By Marcia Barhydt
One of Oprah’s recent shows included 3 TV stars as her guests – Linda Evans (born on November 18, 1942), Teri Hatcher (born December 8, 1964) and Cybil Shepherd (born February 18, 1950) and they talked about being Famous Aging Beauties.
So, in case you’re mathematically challenged as I am, that makes Evans 68, Shepherd almost 60 and Hatcher 46. (Oprah was born January 29, 1954, which makes her almost 56). I’m not sure Hatcher even qualifies for this group!
Each of the guests professes to, if not embracing, then certainly accepting and making the best of her age.
Teri Hatcher says, “We need to hear that beauty is encapsulated in the whole of a being, not just a flawless, perfect moment captured for the cover of a magazine.”
Cybil Shepherd says, “I was scared that when I got older, I would no longer be valued. You were disposable in this disposable culture.” Shepherd now says she has since discovered that her value exists in her inner wisdom, and that she strives to find things she loves about her body every day.
Linda Evans says, “What you look like has nothing to do with what you think about yourself, and that’s where we get confused. The outside has nothing to do with the inside. And the thing that’s so mysterious to me is everything we’re basing our value on is outside of us. I’m happier because I don’t define myself by what other people think. You get older and wiser, that’s the great thing about aging. You get more certain in yourself and who you are and what you want.”

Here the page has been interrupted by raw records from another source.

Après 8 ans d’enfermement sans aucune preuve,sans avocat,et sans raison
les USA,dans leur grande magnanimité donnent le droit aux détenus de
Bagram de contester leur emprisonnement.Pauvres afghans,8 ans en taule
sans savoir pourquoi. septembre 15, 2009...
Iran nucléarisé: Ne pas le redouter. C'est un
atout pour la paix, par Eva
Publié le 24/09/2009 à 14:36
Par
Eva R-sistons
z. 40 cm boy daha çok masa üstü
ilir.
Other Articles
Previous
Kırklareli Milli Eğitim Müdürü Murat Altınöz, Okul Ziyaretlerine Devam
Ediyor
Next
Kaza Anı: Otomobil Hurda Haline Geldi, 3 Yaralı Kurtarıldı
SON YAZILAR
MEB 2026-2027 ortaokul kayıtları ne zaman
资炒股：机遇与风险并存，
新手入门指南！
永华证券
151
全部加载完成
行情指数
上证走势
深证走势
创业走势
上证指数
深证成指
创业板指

In spite of all this bravado, I was struck by how, um, processed these 4 women looked. I wondered how long it took them before the show to have their hair and their face done. And I wondered if they were just talking the talk. They’re all saying that they’ve accepted the aging process with as much grace as they can muster, yet their highly polished appearance makes me wonder if they’re authentic, you know?
Their words were wise, absolutely. I hope they actually lived their words when they weren’t on a TV show as a guest. They were an inspiration to any of us with qualms about aging, absolutely. I hope they actually believed their own words when they’re at home. I hope they spend most of their time at home wearing no makeup with unstyled hair, just like I do. I hope they wear ‘comfy’ clothes that they’d never wear outside their house, just like I do. And I hope they have a good level of comfort doing that, just as I do.
However, if you go to Oprah’s website, you’ll see a picture of her in the top corner, her logo…
www.Oprah.com
Am I looking at a 56 year old woman who hasn’t been airbrushed, retouched and digitally modified? Am I looking at a woman who looks like the rest of us do at 56? Or am I looking at a woman who seems to be walking into an omnipresent wind tunnel to make her hair look like that? And am I looking at a photo of the same woman I see on her TV show? There’s such a difference that I have to question her own dedication to aging with grace and wisdom.
My point is that even though all 4 of these beautiful women, beautiful in so many ways, even though they all profess to learning our inner beauty, aren’t they each still over-trying their outer beauty?
Am I suggesting that these 4 or any of us stop trying to look our very best? Never. I just think there might be a smaller gap, chasm even, between what I say and what I do.